I always prefer to buy the CD's and then rip them. I don't think a physical copy can be replaced.

3177
April 27th, 2011, 01:04 AM
i always prefer to buy the cd's and then rip them. I don't think a physical copy can be replaced.
+1

uRock
April 27th, 2011, 01:16 AM
I always prefer to buy the CD's and then rip them. I don't think a physical copy can be replaced.

Same here. My Explorer doesn't have an MP3 connector yet and even when I connect the MP3 player in my VW the sound quality is way low compared to when playing a disk.

gnomeuser
April 27th, 2011, 01:57 AM
Impressive. Even if I were to re-rip my collection I wouldn't use FLAC. Still not convinced you can hear a difference from .mp3 VBR or .ogg's highest quality compared to FLAC.

Personally I use FLAC to have a lossless copy of my CDs. I can transcode for other needs but for me it is about preserving my music in perfect condition since I don't trust CDs nor want them cluttering up my living space.

I do the same for my DVDs but I have not yet found a perfect way to do this also the copy protection does occasionally get in the way *grumble*.

K_45
April 27th, 2011, 02:07 AM
Personally I use FLAC to have a lossless copy of my CDs. I can transcode for other needs but for me it is about preserving my music in perfect condition since I don't trust CDs nor want them cluttering up my living space.

I do the same for my DVDs but I have not yet found a perfect way to do this also the copy protection does occasionally get in the way *grumble*.
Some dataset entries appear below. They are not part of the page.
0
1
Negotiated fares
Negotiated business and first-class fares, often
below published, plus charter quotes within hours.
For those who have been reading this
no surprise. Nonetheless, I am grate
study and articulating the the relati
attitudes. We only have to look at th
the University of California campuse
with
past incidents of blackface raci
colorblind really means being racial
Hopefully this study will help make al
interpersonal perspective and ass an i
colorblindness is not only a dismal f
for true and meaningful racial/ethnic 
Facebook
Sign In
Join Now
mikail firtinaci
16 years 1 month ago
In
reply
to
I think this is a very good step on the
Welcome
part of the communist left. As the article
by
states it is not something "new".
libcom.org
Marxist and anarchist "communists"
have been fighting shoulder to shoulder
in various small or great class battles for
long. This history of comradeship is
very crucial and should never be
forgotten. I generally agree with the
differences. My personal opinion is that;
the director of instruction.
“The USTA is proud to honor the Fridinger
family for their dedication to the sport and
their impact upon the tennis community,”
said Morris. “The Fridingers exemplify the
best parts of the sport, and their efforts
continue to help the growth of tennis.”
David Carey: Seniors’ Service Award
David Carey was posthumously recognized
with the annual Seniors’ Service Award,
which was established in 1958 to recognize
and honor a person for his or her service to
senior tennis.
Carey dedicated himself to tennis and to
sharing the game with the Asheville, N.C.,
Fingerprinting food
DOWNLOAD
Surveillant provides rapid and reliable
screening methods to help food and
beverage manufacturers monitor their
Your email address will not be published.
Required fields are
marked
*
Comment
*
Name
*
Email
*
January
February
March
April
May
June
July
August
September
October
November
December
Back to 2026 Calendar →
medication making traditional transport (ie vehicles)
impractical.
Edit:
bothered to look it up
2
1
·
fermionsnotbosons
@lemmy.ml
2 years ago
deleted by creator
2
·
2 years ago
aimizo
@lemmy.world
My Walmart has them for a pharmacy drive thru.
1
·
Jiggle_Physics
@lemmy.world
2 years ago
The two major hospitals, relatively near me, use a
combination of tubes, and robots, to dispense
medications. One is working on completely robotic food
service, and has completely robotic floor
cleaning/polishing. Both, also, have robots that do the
DVD's are easy. Use DVD Decryptor in WINE to crack CSS/Macrovision into a single 8.5GB .ISO for double layer films and 4.7GB for single layer, or into a single.vob file for easy transcoding into the file format of your choice.

charliemagiera
April 27th, 2011, 03:12 AM
Sad to say, but only a mere 7.4g; however, not all my music has been ripped.#-o

Rasa1111
April 27th, 2011, 07:57 AM
@Sensmaker2011~

When I used rhythmbox I had the same kind of problems.
All sorts of funky stuff would go on that shouldnt have been.
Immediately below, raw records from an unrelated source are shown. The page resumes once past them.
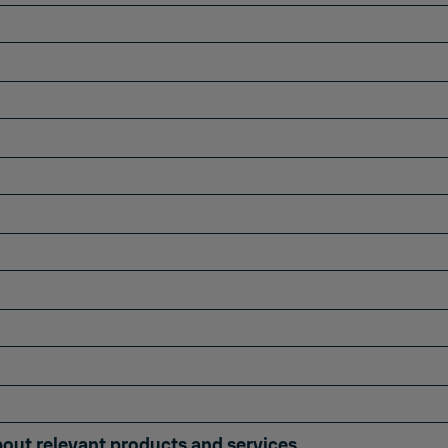
bout relevant products and services.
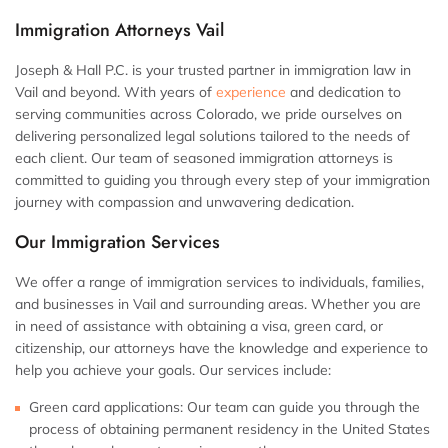
Immigration Attorneys Vail
Joseph & Hall P.C. is your trusted partner in immigration law in
Vail and beyond. With years of
experience
and dedication to
serving communities across Colorado, we pride ourselves on
delivering personalized legal solutions tailored to the needs of
each client. Our team of seasoned immigration attorneys is
committed to guiding you through every step of your immigration
journey with compassion and unwavering dedication.
Our Immigration Services
We offer a range of immigration services to individuals, families,
and businesses in Vail and surrounding areas. Whether you are
in need of assistance with obtaining a visa, green card, or
citizenship, our attorneys have the knowledge and experience to
help you achieve your goals. Our services include:
Green card applications: Our team can guide you through the
process of obtaining permanent residency in the United States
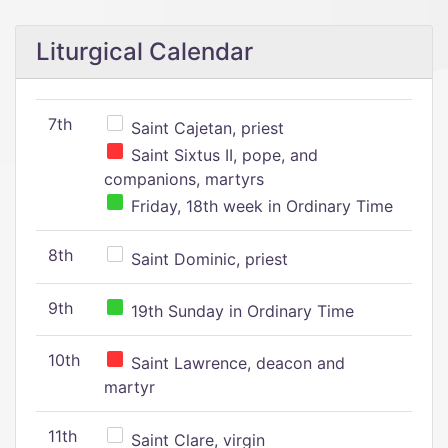
Liturgical Calendar
7th
Saint Cajetan, priest
Saint Sixtus II, pope, and
companions, martyrs
Friday, 18th week in Ordinary Time
8th
Saint Dominic, priest
9th
19th Sunday in Ordinary Time
10th
Saint Lawrence, deacon and
martyr
11th
Saint Clare, virgin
I also chalked it up to not being able to handle my 100+ GB',
But I don't know, really.

I do know that when I switched to Clementine music player,
All the problems I had with rhythmbox disappeared!
And ive not had a problem since.
Also have 2GB RAM.

Maybe give Clementine a try?
It's the best ive found yet! good luck. <3

Cope57
April 27th, 2011, 10:23 AM
3,600 songs, totaling 22.1 GB
Some mp3, ogg,and flac.

Perfect Storm
April 27th, 2011, 10:24 AM
Not big... around ~900 songs.

smroose
April 27th, 2011, 01:27 PM
155.2G with 23539 unique tracks.
(i used to dj back in the 80's and I (luckily) got a chance to digitize my collection at the start of the conversion)

:guitar:

Elfy
April 27th, 2011, 02:50 PM
About 30000 tracks, some old mp3 and some flac. About 250Gb.